PROBLEM:
Beginning with the line that contains "22: (864, 446, 0.79)", reproduce every line through the end of the records below exactly, and leave the pictures out.

Stored data:
[Start of Attachment]

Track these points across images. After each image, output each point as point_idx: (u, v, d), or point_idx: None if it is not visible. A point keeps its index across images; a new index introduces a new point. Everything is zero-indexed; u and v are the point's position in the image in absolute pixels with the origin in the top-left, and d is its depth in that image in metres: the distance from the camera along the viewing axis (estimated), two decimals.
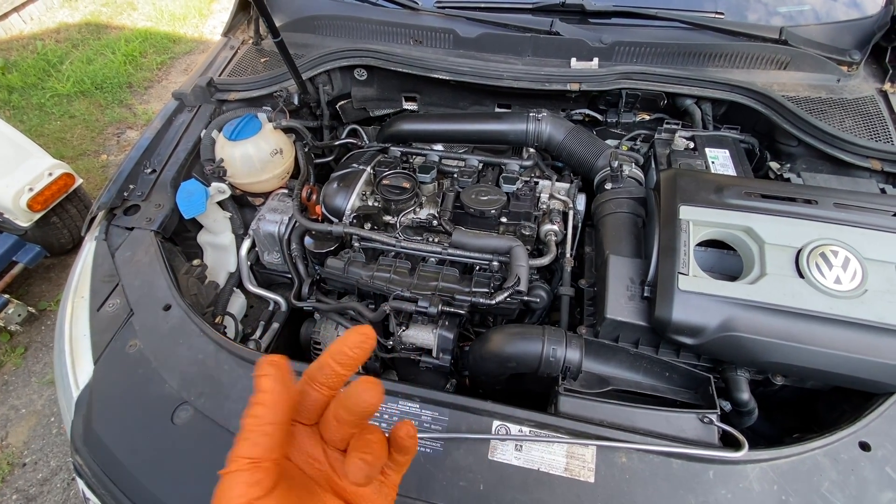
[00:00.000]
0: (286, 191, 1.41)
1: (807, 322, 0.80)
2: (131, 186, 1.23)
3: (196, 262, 1.24)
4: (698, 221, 0.90)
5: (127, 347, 0.96)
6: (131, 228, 1.16)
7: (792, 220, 0.88)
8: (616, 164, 1.16)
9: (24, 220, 2.07)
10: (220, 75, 1.46)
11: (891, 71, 1.29)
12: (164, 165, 1.28)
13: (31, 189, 2.01)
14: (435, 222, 1.23)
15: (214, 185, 1.29)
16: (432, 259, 1.18)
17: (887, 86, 1.28)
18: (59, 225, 2.27)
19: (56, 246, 2.34)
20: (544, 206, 1.27)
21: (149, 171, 1.26)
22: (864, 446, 0.79)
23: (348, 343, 0.35)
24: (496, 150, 1.52)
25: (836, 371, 0.80)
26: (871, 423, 0.81)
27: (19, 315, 2.25)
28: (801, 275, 0.83)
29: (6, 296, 2.20)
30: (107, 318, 1.01)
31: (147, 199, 1.21)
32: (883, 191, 1.10)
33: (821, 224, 0.86)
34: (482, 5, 1.43)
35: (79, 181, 2.24)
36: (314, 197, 1.34)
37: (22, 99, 3.55)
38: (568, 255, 1.17)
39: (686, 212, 0.91)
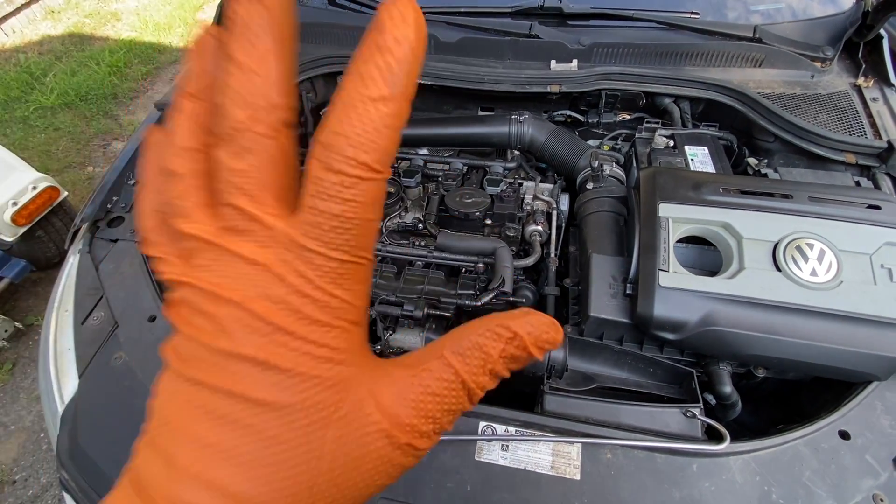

[End of Attachment]

EXERCISE RESPONSE:
22: (864, 446, 0.79)
23: (348, 343, 0.35)
24: (496, 150, 1.52)
25: (836, 371, 0.80)
26: (871, 423, 0.81)
27: (19, 315, 2.25)
28: (801, 275, 0.83)
29: (6, 296, 2.20)
30: (107, 318, 1.01)
31: (147, 199, 1.21)
32: (883, 191, 1.10)
33: (821, 224, 0.86)
34: (482, 5, 1.43)
35: (79, 181, 2.24)
36: (314, 197, 1.34)
37: (22, 99, 3.55)
38: (568, 255, 1.17)
39: (686, 212, 0.91)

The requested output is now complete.